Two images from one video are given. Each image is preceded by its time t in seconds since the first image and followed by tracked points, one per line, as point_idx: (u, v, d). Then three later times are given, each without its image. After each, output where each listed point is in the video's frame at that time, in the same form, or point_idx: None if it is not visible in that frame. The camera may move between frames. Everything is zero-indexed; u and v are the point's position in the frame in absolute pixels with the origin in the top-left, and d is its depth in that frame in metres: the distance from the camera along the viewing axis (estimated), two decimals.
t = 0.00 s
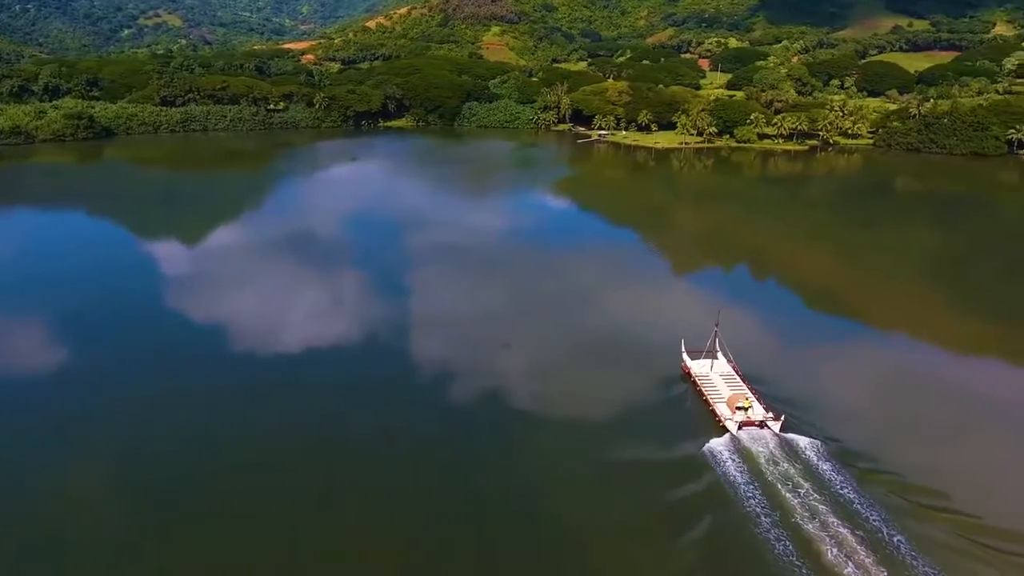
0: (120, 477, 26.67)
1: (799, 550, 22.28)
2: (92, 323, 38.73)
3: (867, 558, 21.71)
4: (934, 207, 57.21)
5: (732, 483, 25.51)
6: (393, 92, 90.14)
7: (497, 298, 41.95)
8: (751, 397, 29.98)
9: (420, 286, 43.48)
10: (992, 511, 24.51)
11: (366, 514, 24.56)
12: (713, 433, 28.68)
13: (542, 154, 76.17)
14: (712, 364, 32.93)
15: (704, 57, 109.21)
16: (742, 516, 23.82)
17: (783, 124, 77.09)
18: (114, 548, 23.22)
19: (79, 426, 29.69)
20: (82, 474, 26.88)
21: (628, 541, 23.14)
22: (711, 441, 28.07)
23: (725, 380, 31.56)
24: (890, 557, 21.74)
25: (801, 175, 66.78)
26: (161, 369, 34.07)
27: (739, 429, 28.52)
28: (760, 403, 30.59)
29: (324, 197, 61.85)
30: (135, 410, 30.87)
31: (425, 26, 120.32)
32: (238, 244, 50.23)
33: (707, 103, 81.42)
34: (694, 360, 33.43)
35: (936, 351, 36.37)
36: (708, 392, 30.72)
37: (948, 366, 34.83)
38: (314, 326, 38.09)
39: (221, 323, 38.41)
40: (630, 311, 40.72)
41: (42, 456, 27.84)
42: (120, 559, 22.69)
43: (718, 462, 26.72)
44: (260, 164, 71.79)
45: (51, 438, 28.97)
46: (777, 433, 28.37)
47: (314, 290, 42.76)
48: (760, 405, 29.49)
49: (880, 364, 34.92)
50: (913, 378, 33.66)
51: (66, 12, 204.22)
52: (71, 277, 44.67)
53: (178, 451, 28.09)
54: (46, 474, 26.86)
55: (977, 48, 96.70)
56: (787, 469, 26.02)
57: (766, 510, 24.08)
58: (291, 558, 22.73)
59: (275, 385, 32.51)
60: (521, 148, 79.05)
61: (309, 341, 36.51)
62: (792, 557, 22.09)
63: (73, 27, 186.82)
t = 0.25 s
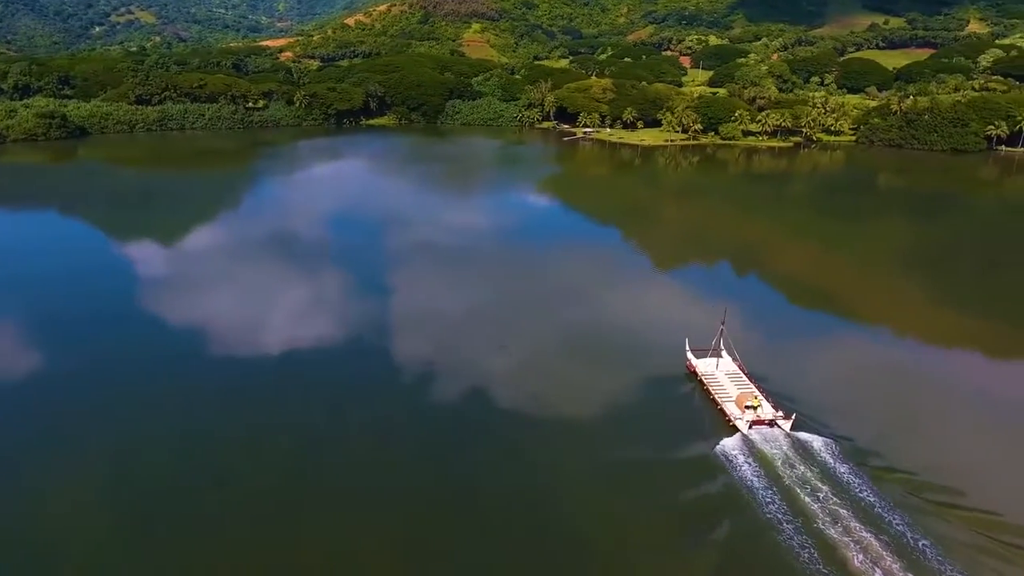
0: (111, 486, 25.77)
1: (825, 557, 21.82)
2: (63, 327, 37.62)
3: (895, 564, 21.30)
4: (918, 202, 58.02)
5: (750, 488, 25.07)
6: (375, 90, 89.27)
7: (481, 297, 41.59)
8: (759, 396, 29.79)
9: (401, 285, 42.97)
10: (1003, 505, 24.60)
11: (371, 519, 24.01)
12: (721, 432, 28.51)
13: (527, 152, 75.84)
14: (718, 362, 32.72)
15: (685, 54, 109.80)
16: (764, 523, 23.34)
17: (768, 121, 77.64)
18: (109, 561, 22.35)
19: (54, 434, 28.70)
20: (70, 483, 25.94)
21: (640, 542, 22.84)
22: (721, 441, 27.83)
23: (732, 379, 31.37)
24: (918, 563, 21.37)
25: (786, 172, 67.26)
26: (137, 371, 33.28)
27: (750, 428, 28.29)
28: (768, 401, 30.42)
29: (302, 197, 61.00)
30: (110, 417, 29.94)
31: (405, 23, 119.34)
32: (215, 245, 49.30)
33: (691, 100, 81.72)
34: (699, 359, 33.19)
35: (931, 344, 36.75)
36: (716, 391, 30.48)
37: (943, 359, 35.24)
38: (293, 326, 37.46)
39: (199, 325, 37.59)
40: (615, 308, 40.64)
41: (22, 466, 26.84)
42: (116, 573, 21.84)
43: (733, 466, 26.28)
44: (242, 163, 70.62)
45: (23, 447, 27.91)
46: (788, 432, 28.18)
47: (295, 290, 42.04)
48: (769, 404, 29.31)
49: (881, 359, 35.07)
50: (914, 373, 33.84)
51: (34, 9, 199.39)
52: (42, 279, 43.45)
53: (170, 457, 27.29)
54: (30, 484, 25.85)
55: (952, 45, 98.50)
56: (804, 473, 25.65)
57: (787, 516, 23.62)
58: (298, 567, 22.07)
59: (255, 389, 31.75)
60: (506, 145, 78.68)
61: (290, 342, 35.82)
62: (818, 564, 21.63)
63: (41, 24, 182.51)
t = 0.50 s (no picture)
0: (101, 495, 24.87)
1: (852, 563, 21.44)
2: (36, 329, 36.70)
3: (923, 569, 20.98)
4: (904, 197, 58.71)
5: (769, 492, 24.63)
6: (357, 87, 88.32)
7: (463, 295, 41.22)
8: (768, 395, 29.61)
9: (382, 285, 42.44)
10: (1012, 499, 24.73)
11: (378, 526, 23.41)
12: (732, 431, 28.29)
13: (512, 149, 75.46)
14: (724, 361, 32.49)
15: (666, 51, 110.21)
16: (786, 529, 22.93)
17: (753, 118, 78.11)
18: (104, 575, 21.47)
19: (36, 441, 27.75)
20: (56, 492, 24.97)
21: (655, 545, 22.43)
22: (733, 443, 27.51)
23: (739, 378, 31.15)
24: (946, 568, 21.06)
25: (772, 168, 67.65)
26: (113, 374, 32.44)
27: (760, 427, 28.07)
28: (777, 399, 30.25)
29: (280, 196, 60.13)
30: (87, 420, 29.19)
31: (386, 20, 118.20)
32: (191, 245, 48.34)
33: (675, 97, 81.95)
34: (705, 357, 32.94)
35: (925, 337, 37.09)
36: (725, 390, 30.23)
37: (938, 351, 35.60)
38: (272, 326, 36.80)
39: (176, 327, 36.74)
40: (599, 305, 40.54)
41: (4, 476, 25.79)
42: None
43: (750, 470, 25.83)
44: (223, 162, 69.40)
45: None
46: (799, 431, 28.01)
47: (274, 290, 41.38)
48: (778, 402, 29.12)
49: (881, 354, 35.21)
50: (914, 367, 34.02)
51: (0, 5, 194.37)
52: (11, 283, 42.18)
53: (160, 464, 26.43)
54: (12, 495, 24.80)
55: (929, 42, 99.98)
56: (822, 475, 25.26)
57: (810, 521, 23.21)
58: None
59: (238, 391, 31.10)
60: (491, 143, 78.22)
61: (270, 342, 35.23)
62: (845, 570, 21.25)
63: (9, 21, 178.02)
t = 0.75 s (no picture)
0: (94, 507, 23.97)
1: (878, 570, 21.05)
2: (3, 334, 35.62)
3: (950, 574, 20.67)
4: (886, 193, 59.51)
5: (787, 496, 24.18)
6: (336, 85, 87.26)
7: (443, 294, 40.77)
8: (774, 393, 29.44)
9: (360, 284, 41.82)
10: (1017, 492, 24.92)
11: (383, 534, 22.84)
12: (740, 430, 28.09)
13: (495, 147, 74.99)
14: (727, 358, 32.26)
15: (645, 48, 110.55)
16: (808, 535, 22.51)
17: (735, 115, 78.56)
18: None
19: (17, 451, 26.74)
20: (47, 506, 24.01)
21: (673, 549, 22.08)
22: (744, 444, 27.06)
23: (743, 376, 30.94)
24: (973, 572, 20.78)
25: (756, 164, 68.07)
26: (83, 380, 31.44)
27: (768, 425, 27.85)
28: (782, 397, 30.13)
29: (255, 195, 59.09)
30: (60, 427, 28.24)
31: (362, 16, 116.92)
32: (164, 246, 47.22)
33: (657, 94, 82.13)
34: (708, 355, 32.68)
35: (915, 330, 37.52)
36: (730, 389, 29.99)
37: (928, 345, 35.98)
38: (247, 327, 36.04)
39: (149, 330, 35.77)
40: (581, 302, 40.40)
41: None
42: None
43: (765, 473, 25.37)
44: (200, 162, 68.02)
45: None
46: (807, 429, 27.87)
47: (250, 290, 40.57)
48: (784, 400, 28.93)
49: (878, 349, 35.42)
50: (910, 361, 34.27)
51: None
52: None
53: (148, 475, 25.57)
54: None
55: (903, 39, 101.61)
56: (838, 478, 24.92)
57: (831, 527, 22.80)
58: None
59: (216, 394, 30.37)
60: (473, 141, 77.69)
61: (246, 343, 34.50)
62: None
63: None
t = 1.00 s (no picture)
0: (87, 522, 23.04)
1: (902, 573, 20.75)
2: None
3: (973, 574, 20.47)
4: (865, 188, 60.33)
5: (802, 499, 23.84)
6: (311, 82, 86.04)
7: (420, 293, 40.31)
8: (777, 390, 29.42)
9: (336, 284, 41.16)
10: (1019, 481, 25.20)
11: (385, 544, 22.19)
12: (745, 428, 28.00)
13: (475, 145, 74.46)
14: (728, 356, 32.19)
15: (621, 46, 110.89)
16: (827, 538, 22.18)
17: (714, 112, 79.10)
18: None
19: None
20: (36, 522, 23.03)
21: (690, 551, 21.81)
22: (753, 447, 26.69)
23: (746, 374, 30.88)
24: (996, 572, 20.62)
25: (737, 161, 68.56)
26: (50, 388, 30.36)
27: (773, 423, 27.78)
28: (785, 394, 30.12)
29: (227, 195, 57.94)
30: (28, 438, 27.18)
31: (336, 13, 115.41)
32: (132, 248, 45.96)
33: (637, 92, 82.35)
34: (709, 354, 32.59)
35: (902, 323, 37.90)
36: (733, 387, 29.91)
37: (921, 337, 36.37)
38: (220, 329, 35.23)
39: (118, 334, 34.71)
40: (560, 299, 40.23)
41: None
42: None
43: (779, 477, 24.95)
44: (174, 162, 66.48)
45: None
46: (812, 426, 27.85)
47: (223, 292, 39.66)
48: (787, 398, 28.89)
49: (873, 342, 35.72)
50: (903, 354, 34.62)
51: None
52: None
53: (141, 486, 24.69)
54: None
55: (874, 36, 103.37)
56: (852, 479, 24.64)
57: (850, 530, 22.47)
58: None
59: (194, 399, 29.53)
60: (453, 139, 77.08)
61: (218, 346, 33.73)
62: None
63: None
-*-
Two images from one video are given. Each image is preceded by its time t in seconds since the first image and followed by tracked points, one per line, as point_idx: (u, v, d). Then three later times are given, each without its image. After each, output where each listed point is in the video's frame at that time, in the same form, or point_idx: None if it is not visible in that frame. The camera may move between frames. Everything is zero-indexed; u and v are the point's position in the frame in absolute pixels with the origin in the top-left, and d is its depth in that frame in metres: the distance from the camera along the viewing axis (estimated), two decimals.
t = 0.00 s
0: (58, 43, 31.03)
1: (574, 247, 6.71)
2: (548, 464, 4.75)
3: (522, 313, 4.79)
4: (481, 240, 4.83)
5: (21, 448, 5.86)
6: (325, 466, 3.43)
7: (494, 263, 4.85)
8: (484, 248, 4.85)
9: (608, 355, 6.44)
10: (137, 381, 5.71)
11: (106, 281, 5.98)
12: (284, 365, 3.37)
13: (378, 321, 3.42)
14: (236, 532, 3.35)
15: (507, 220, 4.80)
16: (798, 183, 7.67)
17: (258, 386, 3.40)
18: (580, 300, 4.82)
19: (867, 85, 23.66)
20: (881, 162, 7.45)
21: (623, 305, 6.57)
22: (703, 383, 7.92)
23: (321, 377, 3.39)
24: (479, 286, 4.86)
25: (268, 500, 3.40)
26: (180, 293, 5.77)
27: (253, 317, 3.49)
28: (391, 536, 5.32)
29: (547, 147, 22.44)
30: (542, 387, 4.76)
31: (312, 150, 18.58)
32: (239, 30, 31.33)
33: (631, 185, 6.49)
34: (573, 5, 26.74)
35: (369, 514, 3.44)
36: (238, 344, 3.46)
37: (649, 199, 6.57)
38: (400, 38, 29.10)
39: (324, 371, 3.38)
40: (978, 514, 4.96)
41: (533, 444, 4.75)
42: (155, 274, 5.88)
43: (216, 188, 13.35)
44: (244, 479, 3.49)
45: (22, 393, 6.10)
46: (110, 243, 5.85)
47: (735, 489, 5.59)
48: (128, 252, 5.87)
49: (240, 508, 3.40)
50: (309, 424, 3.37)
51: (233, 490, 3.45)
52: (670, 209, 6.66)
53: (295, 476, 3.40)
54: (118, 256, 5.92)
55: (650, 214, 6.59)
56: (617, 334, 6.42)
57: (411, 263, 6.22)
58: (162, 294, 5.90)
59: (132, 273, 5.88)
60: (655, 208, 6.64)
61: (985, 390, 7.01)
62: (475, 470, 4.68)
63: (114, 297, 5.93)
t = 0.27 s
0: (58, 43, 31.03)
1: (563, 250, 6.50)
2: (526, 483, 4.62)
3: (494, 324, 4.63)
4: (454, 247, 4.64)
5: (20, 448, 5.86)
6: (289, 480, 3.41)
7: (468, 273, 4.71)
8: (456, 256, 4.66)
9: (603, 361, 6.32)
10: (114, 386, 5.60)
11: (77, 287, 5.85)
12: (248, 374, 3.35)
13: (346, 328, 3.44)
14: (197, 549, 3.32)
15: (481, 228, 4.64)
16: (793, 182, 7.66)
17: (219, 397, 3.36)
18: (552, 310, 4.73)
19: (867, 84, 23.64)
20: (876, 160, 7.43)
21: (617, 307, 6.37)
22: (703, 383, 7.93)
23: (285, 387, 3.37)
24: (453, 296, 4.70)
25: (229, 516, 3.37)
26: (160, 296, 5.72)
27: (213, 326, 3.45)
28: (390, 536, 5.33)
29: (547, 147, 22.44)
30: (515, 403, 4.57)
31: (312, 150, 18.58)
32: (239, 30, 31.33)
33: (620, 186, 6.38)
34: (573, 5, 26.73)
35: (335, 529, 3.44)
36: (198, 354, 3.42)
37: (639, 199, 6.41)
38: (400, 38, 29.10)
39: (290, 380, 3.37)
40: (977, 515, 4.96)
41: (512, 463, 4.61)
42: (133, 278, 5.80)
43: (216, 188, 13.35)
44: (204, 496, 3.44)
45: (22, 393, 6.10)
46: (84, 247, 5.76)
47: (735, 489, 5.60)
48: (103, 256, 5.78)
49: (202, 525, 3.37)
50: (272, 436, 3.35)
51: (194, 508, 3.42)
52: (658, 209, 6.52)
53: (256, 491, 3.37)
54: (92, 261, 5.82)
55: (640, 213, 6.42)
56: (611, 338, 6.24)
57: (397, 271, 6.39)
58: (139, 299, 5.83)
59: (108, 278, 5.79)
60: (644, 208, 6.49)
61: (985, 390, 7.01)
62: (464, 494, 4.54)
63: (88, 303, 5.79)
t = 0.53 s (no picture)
-*-
*Your task*.
Your task is to transcribe, with no changes, only the lines of the listing above that lie between the line holding "13: (527, 152, 75.84)" and the line holding "30: (110, 417, 29.94)", inclusive.

*Answer below*.
13: (527, 152, 75.84)
14: (718, 362, 32.72)
15: (685, 54, 109.80)
16: (764, 523, 23.34)
17: (768, 121, 77.64)
18: (109, 561, 22.35)
19: (54, 434, 28.70)
20: (70, 483, 25.94)
21: (640, 542, 22.84)
22: (721, 441, 27.83)
23: (732, 379, 31.37)
24: (918, 563, 21.37)
25: (786, 172, 67.26)
26: (137, 371, 33.28)
27: (750, 428, 28.29)
28: (768, 401, 30.42)
29: (302, 197, 61.00)
30: (110, 417, 29.94)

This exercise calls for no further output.